Ministers have been going around saying the public do not need to isolate when, um, told to isolate by the NHS Covid-19 app.
Labour has challenged ministers for mixed messages, after the Minister for small businesses told LBC people didn’t have to isolate if ‘pinged’ on the NHS app.
Minister Paul Scully MP, speaking on LBC’s Nick Ferrari this morning, told the nation: “We want to give people the informed decisions, to make the decision to keen them and their communities safe through the app. You legally have to isolate if you are contacted by the NHS in terms of contact tracing or if you’re claiming self-isolation payments, but the app is there to allow you to make informed decisions, it should be there for the employer and employee to have those sorts of conversations.”
The Times has been told that ministers have written to companies expressing concerns, emphasising that staff are not legally obliged to isolate if they are pinged by the app.

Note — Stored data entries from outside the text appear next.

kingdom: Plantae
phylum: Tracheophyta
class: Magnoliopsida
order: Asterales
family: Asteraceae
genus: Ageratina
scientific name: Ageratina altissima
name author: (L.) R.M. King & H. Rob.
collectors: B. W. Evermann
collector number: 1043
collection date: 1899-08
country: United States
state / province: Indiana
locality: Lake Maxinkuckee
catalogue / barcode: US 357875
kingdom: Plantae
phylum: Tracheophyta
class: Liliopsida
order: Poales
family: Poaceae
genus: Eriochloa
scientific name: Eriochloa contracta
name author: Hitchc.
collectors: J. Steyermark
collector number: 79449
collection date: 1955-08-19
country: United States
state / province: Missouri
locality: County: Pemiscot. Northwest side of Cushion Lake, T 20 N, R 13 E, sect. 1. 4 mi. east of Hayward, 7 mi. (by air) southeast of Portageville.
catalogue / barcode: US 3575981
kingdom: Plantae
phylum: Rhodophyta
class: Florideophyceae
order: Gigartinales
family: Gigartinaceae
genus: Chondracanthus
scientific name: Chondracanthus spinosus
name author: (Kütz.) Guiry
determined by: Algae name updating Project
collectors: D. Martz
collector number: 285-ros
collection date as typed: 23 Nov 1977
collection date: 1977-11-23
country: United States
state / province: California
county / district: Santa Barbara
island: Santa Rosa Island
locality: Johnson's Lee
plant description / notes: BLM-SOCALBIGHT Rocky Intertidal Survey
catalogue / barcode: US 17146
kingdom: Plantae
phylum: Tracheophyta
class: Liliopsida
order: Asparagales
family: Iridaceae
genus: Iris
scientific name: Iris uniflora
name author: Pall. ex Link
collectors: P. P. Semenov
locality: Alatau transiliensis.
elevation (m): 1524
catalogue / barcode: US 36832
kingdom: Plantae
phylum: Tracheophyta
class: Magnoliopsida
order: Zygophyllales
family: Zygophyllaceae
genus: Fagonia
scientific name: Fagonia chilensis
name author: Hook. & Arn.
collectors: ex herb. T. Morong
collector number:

Lord Grimstone of Boscobel, the investment minister, stressed in a letter to one large employer that the app was only an “advisory tool” and that people were not under any “legal duty”, the paper reported.
It comes amid growing right-wing fury over the ‘pingdemic’ – i.e. people being told to isolate because they’ve come into contact with someone with a dangerous, infectious disease.
Justin Madders MP, Labour Shadow Health Minister, responding to comments from Paul Scully, said: “The government are making it up as they go along.
“Ministers mix messages, change approach and water down proposals when the public and businesses need clarity and certainty. If this is a true change in approach on the app, why didn’t the Prime Minister set this out last night?
“Yet again there is more confusion and incompetence from the heart of government at the expense of public health. They need to get a grip.”
No 10 later appeared to backtrack on Scully’s comments, urging people to isolate if they are “pinged” by the NHS Covid 19 app.
Josiah Mortimer is co-editor of Left Foot Forward.